UNSEEN FOR HALF A CENTURY, MAYBE LONGER
Answer
The second image of this month’s question is where the Marshall industrial rag paper involvement began – Thomas S. Marshall’s Homestead Paper Mill at Marshall’s Bridge, Kennett Township, PA. This is the mill where Israel and Elwood learned the papermaking trade from their father! Documented photos in the T. Clarence Marshall Collection at Hagley Museum & Library as well as photos in the Charles S. Philips Collection at the Chester County Historical Society confirm the mill’s identity.
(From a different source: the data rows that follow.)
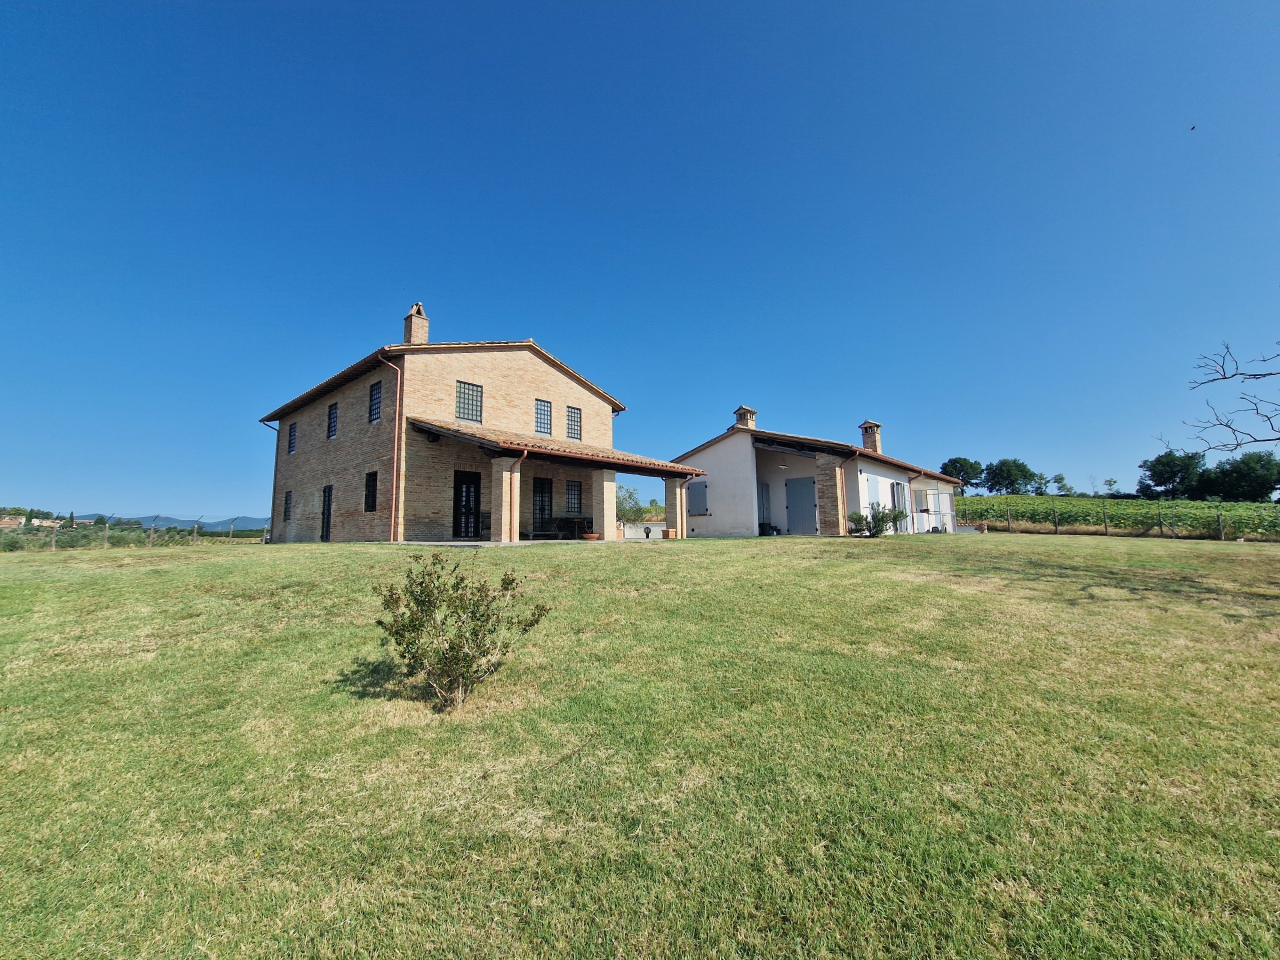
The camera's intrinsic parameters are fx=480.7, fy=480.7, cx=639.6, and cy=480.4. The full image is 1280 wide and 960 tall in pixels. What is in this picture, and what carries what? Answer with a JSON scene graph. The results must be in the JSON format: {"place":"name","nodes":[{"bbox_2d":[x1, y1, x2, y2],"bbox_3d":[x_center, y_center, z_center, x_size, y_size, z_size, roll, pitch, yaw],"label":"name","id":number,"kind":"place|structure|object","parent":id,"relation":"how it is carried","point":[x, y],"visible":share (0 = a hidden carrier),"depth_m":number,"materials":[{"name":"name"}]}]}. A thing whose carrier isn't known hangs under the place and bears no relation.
{"place":"outdoors","nodes":[
{"label":"outdoors","id":0,"kind":"place"},
{"bbox_2d":[0,515,24,527],"label":"distant house","id":1,"kind":"structure","parent":0,"point":[17,523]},
{"bbox_2d":[29,517,61,527],"label":"distant house","id":2,"kind":"structure","parent":0,"point":[35,523],"materials":[{"name":"white"}]},
{"bbox_2d":[93,513,272,531],"label":"mountain","id":3,"kind":"structure","parent":0,"point":[250,520],"materials":[{"name":"blue"}]},
{"bbox_2d":[257,314,692,544],"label":"brick house","id":4,"kind":"structure","parent":0,"point":[486,372],"depth_m":15.82,"materials":[{"name":"brick"}]},
{"bbox_2d":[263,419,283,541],"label":"drainpipe","id":5,"kind":"object","parent":4,"relation":"attached to","point":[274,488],"visible":0.7,"depth_m":21.49,"materials":[{"name":"metal"}]},
{"bbox_2d":[282,490,291,521],"bbox_3d":[-14.037,1.028,19.222,0.999,1.433,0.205,-6,-9,43],"label":"window","id":6,"kind":"structure","parent":4,"relation":"in","point":[287,496],"depth_m":19.38,"materials":[{"name":"black metal"}]},
{"bbox_2d":[287,422,297,454],"bbox_3d":[-14.009,-1.724,19.544,0.980,1.481,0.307,-6,-9,43],"label":"window","id":7,"kind":"structure","parent":4,"relation":"in","point":[292,431],"depth_m":19.70,"materials":[{"name":"black metal"}]},
{"bbox_2d":[320,484,332,541],"bbox_3d":[-11.047,1.280,17.028,1.092,2.132,0.170,-6,-9,43],"label":"door","id":8,"kind":"structure","parent":4,"relation":"in","point":[327,506],"depth_m":17.10,"materials":[{"name":"black metal"}]},
{"bbox_2d":[327,401,338,439],"bbox_3d":[-11.267,-2.218,17.770,0.994,1.541,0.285,-6,-9,43],"label":"window","id":9,"kind":"structure","parent":4,"relation":"in","point":[332,412],"depth_m":17.96,"materials":[{"name":"black metal"}]},
{"bbox_2d":[364,470,377,511],"bbox_3d":[-8.257,0.317,14.843,0.954,1.440,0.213,-6,-9,43],"label":"window","id":10,"kind":"structure","parent":4,"relation":"in","point":[372,498],"depth_m":14.96,"materials":[{"name":"black metal"}]},
{"bbox_2d":[368,380,381,422],"bbox_3d":[-8.315,-2.500,15.273,0.953,1.526,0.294,-6,-9,43],"label":"window","id":11,"kind":"structure","parent":4,"relation":"in","point":[377,393],"depth_m":15.42,"materials":[{"name":"black metal"}]},
{"bbox_2d":[378,355,403,539],"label":"drainpipe","id":12,"kind":"object","parent":4,"relation":"attached to","point":[398,385],"visible":0.95,"depth_m":14.43,"materials":[{"name":"orange metal"}]},
{"bbox_2d":[402,302,430,344],"bbox_3d":[-7.933,-5.136,17.009,0.683,2.136,0.633,-6,-9,43],"label":"chimney","id":13,"kind":"object","parent":4,"relation":"on","point":[417,337],"visible":0.71,"depth_m":16.87,"materials":[{"name":"brick"}]},
{"bbox_2d":[453,470,481,539],"bbox_3d":[-5.277,0.858,14.660,0.191,2.195,1.100,-6,-9,43],"label":"door","id":14,"kind":"structure","parent":4,"relation":"in","point":[467,488],"depth_m":14.63,"materials":[{"name":"black metal"}]},
{"bbox_2d":[456,381,482,422],"bbox_3d":[-5.398,-2.432,14.986,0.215,1.421,0.884,-6,-9,43],"label":"window","id":15,"kind":"structure","parent":4,"relation":"in","point":[473,391],"depth_m":15.03,"materials":[{"name":"grey glass"}]},
{"bbox_2d":[531,477,552,533],"bbox_3d":[-3.279,0.910,15.882,0.152,2.201,1.038,-6,-9,43],"label":"glass door","id":16,"kind":"structure","parent":4,"relation":"in","point":[544,488],"depth_m":15.90,"materials":[{"name":"black"}]},
{"bbox_2d":[535,399,551,435],"bbox_3d":[-3.432,-2.183,16.588,0.293,1.397,0.645,-6,-9,43],"label":"window","id":17,"kind":"structure","parent":4,"relation":"in","point":[547,410],"depth_m":16.63,"materials":[{"name":"grey glass"}]},
{"bbox_2d":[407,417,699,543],"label":"porch","id":18,"kind":"object","parent":4,"relation":"attached to","point":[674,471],"visible":0.79,"depth_m":15.04,"materials":[{"name":"beige brick"}]},
{"bbox_2d":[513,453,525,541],"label":"drainpipe","id":19,"kind":"object","parent":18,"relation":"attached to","point":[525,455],"visible":0.94,"depth_m":13.86,"materials":[{"name":"brown metal"}]},
{"bbox_2d":[565,479,581,512],"bbox_3d":[-2.385,0.518,16.691,0.162,1.321,0.800,-6,-9,43],"label":"window","id":20,"kind":"structure","parent":4,"relation":"in","point":[573,488],"depth_m":16.72,"materials":[{"name":"black metal"}]},
{"bbox_2d":[566,405,581,440],"bbox_3d":[-2.458,-2.076,17.223,0.255,1.369,0.663,-6,-9,43],"label":"window","id":21,"kind":"structure","parent":4,"relation":"in","point":[576,412],"depth_m":17.25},
{"bbox_2d":[395,536,665,545],"label":"patio","id":22,"kind":"structure","parent":0,"point":[488,544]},
{"bbox_2d":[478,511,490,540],"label":"chair","id":23,"kind":"object","parent":22,"relation":"on","point":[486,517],"visible":0.59,"depth_m":14.33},
{"bbox_2d":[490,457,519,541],"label":"brick pillar","id":24,"kind":"structure","parent":22,"relation":"on","point":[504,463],"depth_m":13.69,"materials":[{"name":"beige brick"}]},
{"bbox_2d":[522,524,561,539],"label":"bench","id":25,"kind":"object","parent":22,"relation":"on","point":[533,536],"visible":0.8,"depth_m":15.24,"materials":[{"name":"brown wood"}]},
{"bbox_2d":[552,516,590,539],"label":"table","id":26,"kind":"object","parent":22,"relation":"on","point":[573,523],"visible":0.8,"depth_m":16.25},
{"bbox_2d":[581,531,600,540],"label":"flower pot","id":27,"kind":"object","parent":22,"relation":"on","point":[594,536],"visible":0.94,"depth_m":14.69,"materials":[{"name":"ceramic"}]},
{"bbox_2d":[599,468,618,541],"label":"brick pillar","id":28,"kind":"structure","parent":22,"relation":"on","point":[613,493],"depth_m":15.75,"materials":[{"name":"beige brick"}]},
{"bbox_2d":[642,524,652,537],"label":"lamp","id":29,"kind":"object","parent":22,"relation":"on","point":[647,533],"visible":0.99,"depth_m":18.35,"materials":[{"name":"black"}]},
{"bbox_2d":[0,533,1279,959],"label":"lawn","id":30,"kind":"structure","parent":0,"point":[1066,552],"materials":[{"name":"green plant"}]},
{"bbox_2d":[4,514,270,550],"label":"wire fence","id":31,"kind":"object","parent":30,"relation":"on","point":[152,533],"visible":0.6,"depth_m":25.05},
{"bbox_2d":[374,553,548,711],"bbox_3d":[-1.450,1.197,3.815,1.388,1.176,1.219,-1,-6,3],"label":"shrub","id":32,"kind":"object","parent":30,"relation":"on","point":[531,625],"visible":0.99,"depth_m":3.67,"materials":[{"name":"green plant"}]},
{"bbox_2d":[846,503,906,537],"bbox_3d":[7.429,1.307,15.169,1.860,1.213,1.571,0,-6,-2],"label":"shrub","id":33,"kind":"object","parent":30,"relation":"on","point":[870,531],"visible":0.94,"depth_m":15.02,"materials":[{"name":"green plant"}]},
{"bbox_2d":[945,504,1264,541],"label":"wire fence","id":34,"kind":"object","parent":30,"relation":"on","point":[1106,531],"visible":0.75,"depth_m":22.31,"materials":[{"name":"grey metal"}]},
{"bbox_2d":[0,0,1279,523],"label":"sky","id":35,"kind":"structure","parent":0,"point":[229,501],"materials":[{"name":"blue"}]},
{"bbox_2d":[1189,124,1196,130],"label":"bird","id":36,"kind":"object","parent":35,"relation":"in","point":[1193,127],"visible":0.96,"depth_m":13.19},
{"bbox_2d":[667,412,963,539],"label":"white house","id":37,"kind":"structure","parent":0,"point":[727,447],"depth_m":18.57,"materials":[{"name":"white paint"}]},
{"bbox_2d":[687,480,708,515],"bbox_3d":[2.186,0.668,18.407,1.060,1.451,0.123,-6,-9,43],"label":"window","id":38,"kind":"structure","parent":37,"relation":"in","point":[698,493],"depth_m":18.36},
{"bbox_2d":[733,405,756,428],"bbox_3d":[4.547,-2.376,20.885,0.739,1.601,0.706,-6,-9,43],"label":"chimney","id":39,"kind":"object","parent":37,"relation":"on","point":[740,418],"visible":0.68,"depth_m":20.72,"materials":[{"name":"brick"}]},
{"bbox_2d":[757,482,770,531],"bbox_3d":[4.714,1.099,18.676,0.202,2.181,0.999,-6,-9,43],"label":"door","id":40,"kind":"structure","parent":37,"relation":"in","point":[761,496],"depth_m":18.77,"materials":[{"name":"grey paint"}]},
{"bbox_2d":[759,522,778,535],"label":"trash can","id":41,"kind":"object","parent":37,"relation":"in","point":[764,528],"visible":0.85,"depth_m":18.48,"materials":[{"name":"black plastic"}]},
{"bbox_2d":[784,476,816,534],"bbox_3d":[5.900,0.996,17.611,1.400,2.232,0.100,-6,-9,43],"label":"door","id":42,"kind":"structure","parent":37,"relation":"in","point":[809,498],"depth_m":17.55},
{"bbox_2d":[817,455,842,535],"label":"brick pillar","id":43,"kind":"structure","parent":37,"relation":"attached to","point":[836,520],"depth_m":16.54,"materials":[{"name":"brown brick"}]},
{"bbox_2d":[859,419,881,452],"bbox_3d":[11.288,-1.881,23.537,0.768,1.928,0.725,-6,-9,43],"label":"chimney","id":44,"kind":"object","parent":37,"relation":"on","point":[867,434],"visible":0.84,"depth_m":23.35,"materials":[{"name":"brick"}]},
{"bbox_2d":[864,474,881,504],"bbox_3d":[8.590,0.437,17.687,0.110,1.327,1.165,-6,-9,43],"label":"window","id":45,"kind":"structure","parent":37,"relation":"in","point":[873,482],"depth_m":17.61,"materials":[{"name":"white"}]},
{"bbox_2d":[890,482,906,518],"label":"window","id":46,"kind":"structure","parent":37,"relation":"in","point":[897,488],"depth_m":19.37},
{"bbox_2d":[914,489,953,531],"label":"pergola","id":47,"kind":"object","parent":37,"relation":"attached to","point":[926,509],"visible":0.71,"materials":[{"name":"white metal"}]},
{"bbox_2d":[954,494,1279,539],"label":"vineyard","id":48,"kind":"structure","parent":0,"point":[1138,504],"materials":[{"name":"green plant"}]},
{"label":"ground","id":49,"kind":"structure","parent":0},
{"bbox_2d":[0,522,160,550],"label":"shrubs","id":50,"kind":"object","parent":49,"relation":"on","point":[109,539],"visible":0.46,"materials":[{"name":"green plant"}]},
{"bbox_2d":[615,483,643,523],"bbox_3d":[-1.405,2.095,32.934,3.733,3.945,3.857,-4,-7,28],"label":"tree","id":51,"kind":"object","parent":49,"relation":"on","point":[632,496],"visible":0.58,"depth_m":32.56,"materials":[{"name":"green plant"}]},
{"bbox_2d":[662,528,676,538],"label":"flower pot","id":52,"kind":"object","parent":49,"relation":"on","point":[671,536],"visible":0.93,"depth_m":16.67,"materials":[{"name":"ceramic"}]},
{"bbox_2d":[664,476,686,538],"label":"brick pillar","id":53,"kind":"structure","parent":49,"relation":"on","point":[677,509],"depth_m":17.03,"materials":[{"name":"brick"}]},
{"bbox_2d":[938,455,984,492],"label":"tree","id":54,"kind":"object","parent":49,"relation":"on","point":[944,469],"visible":0.86,"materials":[{"name":"green plant"}]},
{"bbox_2d":[982,457,1038,494],"label":"tree","id":55,"kind":"object","parent":49,"relation":"on","point":[1013,474],"visible":0.99,"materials":[{"name":"green plant"}]},
{"bbox_2d":[1050,473,1073,495],"label":"tree","id":56,"kind":"object","parent":49,"relation":"on","point":[1058,482],"visible":0.93,"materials":[{"name":"green plant"}]},
{"bbox_2d":[1102,476,1120,496],"label":"tree","id":57,"kind":"object","parent":49,"relation":"on","point":[1109,482],"visible":0.88,"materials":[{"name":"green plant"}]},
{"bbox_2d":[1137,448,1205,497],"label":"tree","id":58,"kind":"object","parent":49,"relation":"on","point":[1167,463],"visible":0.97,"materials":[{"name":"green plant"}]},
{"bbox_2d":[1187,340,1279,454],"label":"bare tree","id":59,"kind":"object","parent":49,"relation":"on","point":[1225,377],"visible":0.99,"depth_m":10.01,"materials":[{"name":"brown wood"}]},
{"bbox_2d":[1195,450,1279,501],"label":"tree","id":60,"kind":"object","parent":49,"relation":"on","point":[1233,474],"visible":0.96,"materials":[{"name":"green plant"}]}
]}

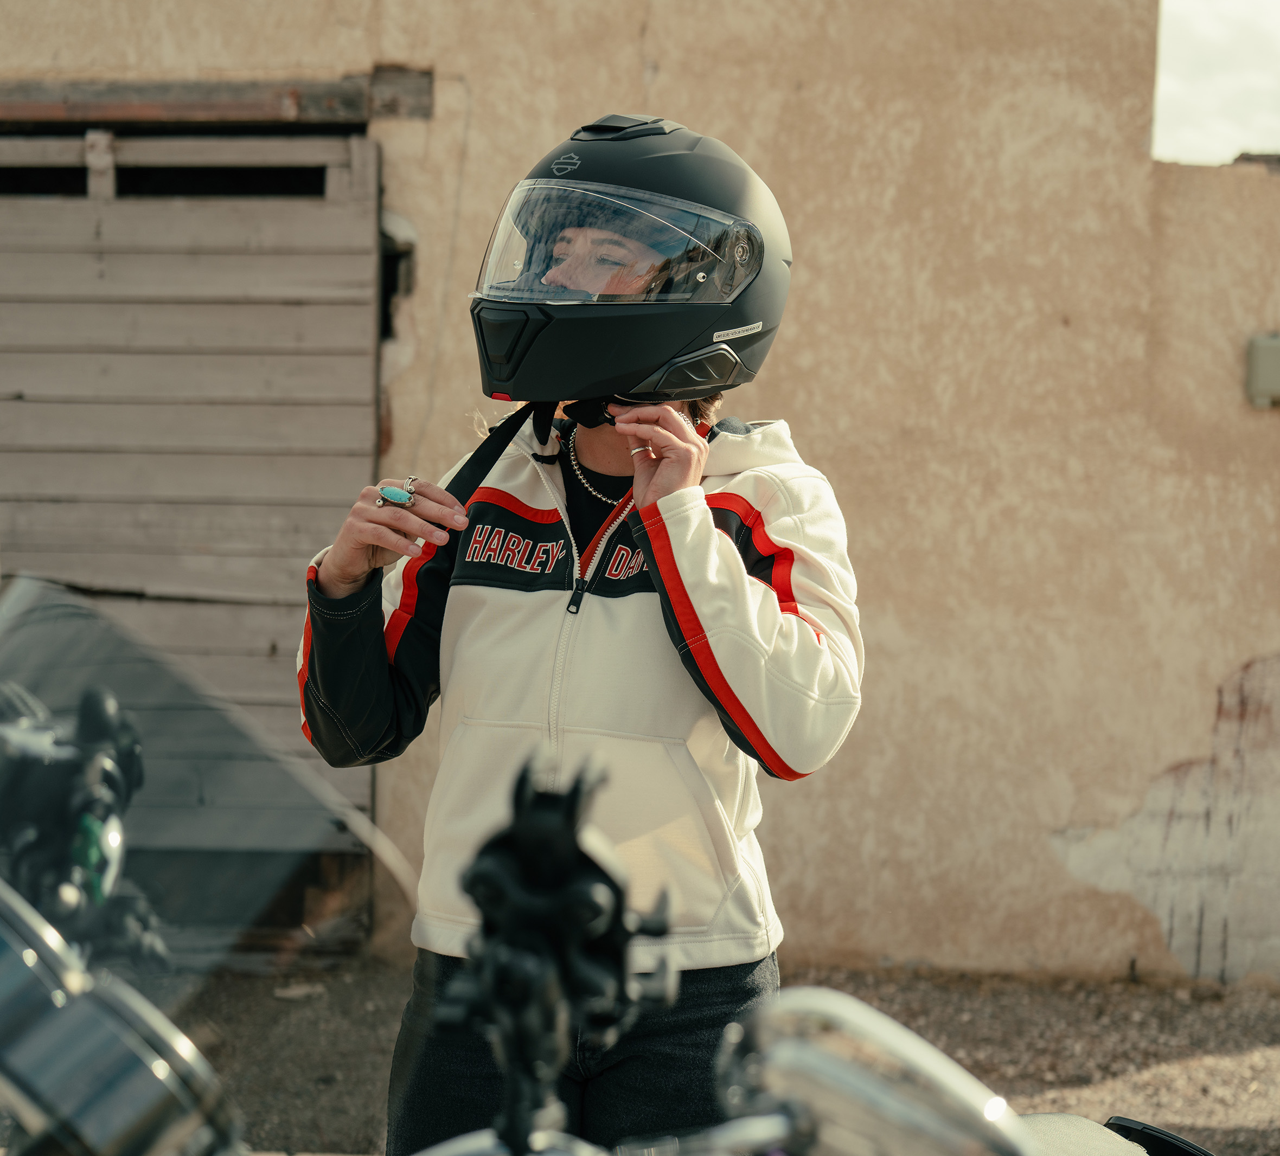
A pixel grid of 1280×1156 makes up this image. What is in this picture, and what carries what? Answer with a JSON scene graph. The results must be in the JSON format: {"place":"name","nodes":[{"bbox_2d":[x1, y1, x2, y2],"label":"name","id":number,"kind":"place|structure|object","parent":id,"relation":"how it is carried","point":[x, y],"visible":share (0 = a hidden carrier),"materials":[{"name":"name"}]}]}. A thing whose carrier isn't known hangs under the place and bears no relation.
{"place":"outdoors","nodes":[
{"label":"outdoors","id":0,"kind":"place"},
{"bbox_2d":[0,0,1279,986],"label":"building wall","id":1,"kind":"structure","parent":0,"point":[701,113],"materials":[{"name":"beige paint"}]},
{"bbox_2d":[0,117,387,933],"label":"wooden door","id":2,"kind":"structure","parent":1,"relation":"in","point":[294,275],"materials":[{"name":"wood"}]},
{"bbox_2d":[0,72,434,127],"label":"wooden beam","id":3,"kind":"structure","parent":1,"relation":"in","point":[42,107],"materials":[{"name":"brown wood"}]},
{"bbox_2d":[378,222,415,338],"label":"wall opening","id":4,"kind":"object","parent":1,"relation":"in","point":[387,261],"visible":0.35,"materials":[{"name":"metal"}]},
{"bbox_2d":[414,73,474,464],"label":"cable","id":5,"kind":"object","parent":1,"relation":"attached to","point":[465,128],"visible":0.72,"materials":[{"name":"plastic"}]},
{"bbox_2d":[1245,334,1279,408],"label":"electrical box","id":6,"kind":"object","parent":1,"relation":"attached to","point":[1275,376],"visible":0.97,"materials":[{"name":"grey metal"}]},
{"bbox_2d":[152,961,1279,1155],"label":"gravel ground","id":7,"kind":"structure","parent":0,"point":[1173,1069],"materials":[{"name":"brown gravel"}]},
{"bbox_2d":[285,103,864,1155],"label":"woman","id":8,"kind":"object","parent":7,"relation":"on","point":[340,573],"visible":0.87},
{"bbox_2d":[0,572,1222,1155],"label":"motorcycle","id":9,"kind":"object","parent":7,"relation":"on","point":[74,977],"visible":0.99,"materials":[{"name":"black metal"}]},
{"bbox_2d":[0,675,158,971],"label":"handlebar controls","id":10,"kind":"object","parent":9,"relation":"attached to","point":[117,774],"visible":0.81,"materials":[{"name":"black"}]},
{"bbox_2d":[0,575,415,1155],"label":"windshield","id":11,"kind":"object","parent":9,"relation":"attached to","point":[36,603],"visible":0.96,"materials":[{"name":"clear plastic"}]},
{"bbox_2d":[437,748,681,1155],"label":"mount","id":12,"kind":"object","parent":9,"relation":"attached to","point":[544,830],"visible":0.97,"materials":[{"name":"black"}]},
{"bbox_2d":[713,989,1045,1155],"label":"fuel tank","id":13,"kind":"object","parent":9,"relation":"attached to","point":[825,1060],"visible":0.93,"materials":[{"name":"silver metal"}]},
{"bbox_2d":[1153,0,1279,163],"label":"sky","id":14,"kind":"structure","parent":0,"point":[1223,87],"materials":[{"name":"white"}]}
]}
A similar image dating from sometime in the 1880s has been displayed in the Marshall Museum and used for various publications. In that image the mill is definitely in operating condition as there is not the uncut growth of plants and grasses around the building. In this image, which has to be post 1904 due to being in in the Stanley-Kodak box and the timeframes of the other images, the mill looks more unused and neglected. While we don’t know the exact year when the Marshalls stopped making paper at the Homestead Paper Mill, indications are it was in the first decade of the 1900s. Marshall paper mills at Wooddale and Yorklyn were steam-powered, efficient, and offered more capacity than the primarily water-powered Homestead Mill.
The dirt road in the foreground is Creek Road (Route 82). Center right is where the road makes a sharp right heading to Old Kennett Pike. Where the road goes behind the mill it crosses the Red Clay Creek to become what we know as Marshall Bridge Road today.
Sharing several of the other glass plate negative images, the photograph below includes the date “August 4, 1915” written on the edge of the glass plate, along with the caption “Marshall’s Meadow, Yorklyn, DE.” The photo, taken from the area where the water tower now stands, shows the West Chester, Kennett, and Wilmington Electric Railway tracks in the foreground. Benge Road is to the left, and Auburn Mill Road is just beyond the row of trees. While we’ve been amazed at the flooding of the Red Clay in recent years, especially twice in one week this past August, it is obvious from Clarence’s photography of multiple floods, the creek swelled above its banks a century ago!
Tom Marshall wrote about the building featured below. Folks today often see the door in the white stone wall on Creek Road as you approach Yorklyn Road’s Iron Bridge and wonder what it was for. It was the door to the spring and ice house for the Snuff Mill Superintendent’s home (a Mr. Durham according to Tom), which was built in the latter 1800s. Becoming known as the “Boarding House” when it was operated by the Jackson family, in 1937 it was razed. Tom, in his writings, noted that the porch frequently collected the occasional stray autocarriage of the era! One of the Garrett Snuff Mill buildings is at the right edge of the image, the remnants still standing close to a paved Creek Road today.
Our final image is of Yorklyn a century ago, taken from atop the high hill across from Auburn Heights. In the foreground is Lower Snuff Mill Row which were snuff mill worker’s homes. The Garrett mansion (behind trees) and 1904 constructed superintendent’s homes are center right. The Garrett Snuff Mills are in the foreground center left with Marshall’s National Fibre & Insulation mills in the distance with their water tower and tall smokestack dating the photo to sometime in the late nineteen-teens or later.